Automatic Speech Recognition (ASR Part 0)

04 Dec 2018

Automatic Speech Recognition (ASR) systems are used for transcribing spoken text into words/sentences. ASR systems are complex systems consisting of multiple components, working in tandem to transcribe. In this blog series, I will be exploring the different components of a generic ASR system (although I will be using Kaldi for some references).

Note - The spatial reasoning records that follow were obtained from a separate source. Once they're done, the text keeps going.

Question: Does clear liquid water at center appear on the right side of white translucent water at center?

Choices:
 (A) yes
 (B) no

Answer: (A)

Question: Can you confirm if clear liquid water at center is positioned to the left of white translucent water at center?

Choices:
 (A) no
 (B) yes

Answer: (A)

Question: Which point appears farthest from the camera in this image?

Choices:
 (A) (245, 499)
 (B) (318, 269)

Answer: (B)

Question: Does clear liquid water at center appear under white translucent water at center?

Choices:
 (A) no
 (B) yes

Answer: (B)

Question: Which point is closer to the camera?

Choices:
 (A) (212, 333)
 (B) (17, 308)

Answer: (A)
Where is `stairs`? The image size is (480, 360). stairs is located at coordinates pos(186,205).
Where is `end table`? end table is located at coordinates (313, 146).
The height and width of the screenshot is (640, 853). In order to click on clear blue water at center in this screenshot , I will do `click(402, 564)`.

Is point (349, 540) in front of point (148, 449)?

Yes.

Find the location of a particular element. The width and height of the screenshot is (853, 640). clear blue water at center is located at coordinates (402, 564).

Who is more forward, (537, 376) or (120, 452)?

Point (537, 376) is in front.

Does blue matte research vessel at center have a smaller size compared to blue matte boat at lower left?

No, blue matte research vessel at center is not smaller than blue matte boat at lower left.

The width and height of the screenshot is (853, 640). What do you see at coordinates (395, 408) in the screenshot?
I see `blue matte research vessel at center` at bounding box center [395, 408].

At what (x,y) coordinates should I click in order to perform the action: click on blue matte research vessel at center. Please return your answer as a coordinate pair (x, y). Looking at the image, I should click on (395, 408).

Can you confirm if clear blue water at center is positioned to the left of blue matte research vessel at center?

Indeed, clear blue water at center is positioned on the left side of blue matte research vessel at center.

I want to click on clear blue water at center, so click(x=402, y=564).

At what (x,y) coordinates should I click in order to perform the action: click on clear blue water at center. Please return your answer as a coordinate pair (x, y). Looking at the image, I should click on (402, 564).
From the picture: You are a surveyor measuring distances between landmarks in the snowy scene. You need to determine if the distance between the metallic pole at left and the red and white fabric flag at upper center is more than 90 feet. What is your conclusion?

Any ASR system consists of the following basic components:

ASR Resources

Abbreviations

LVCSR - Large Vocabulary Continuous Speech Recognition
HMM - Hidden Markov Models
AM - Acoustic Model
LM - Language Model

Data Requirements

The following are the data requirements for any ASR system

Labeled Corpus: Collection of speech audio files and their transcriptions
Lexicon: Mapping from the word to the series of phones to describe how the word is pronounced. Not necessary for phonetically written languages like Kannada.
Data for training Language Model: Large text corpus (to train a statistical language model) in case we are looking to train an ASR system to handle generic/natural language inputs. If we are looking at constrained ASR systems that are only capable of transcribing a certain set of grammar rules (like PAN numbers, telephone numbers etc), we can directly write the grammar rules without training a statistical LM and hence this requirement is flexible.

Bayes Rule in ASR

Any ASR follows the following principle.

\[P(S|audio) = \frac{P(audio|S)P(S)}{P(audio)}\]

Here, \(P(S)\) is the LM and \(S\) is the sentence.

\(P(audio)\) is irrelevant since we are taking argmax. \(P(audio|S)\) is the Acoustic Model. This describes distribution over the acoustic observations \(audio\) given the word sequence \(S\).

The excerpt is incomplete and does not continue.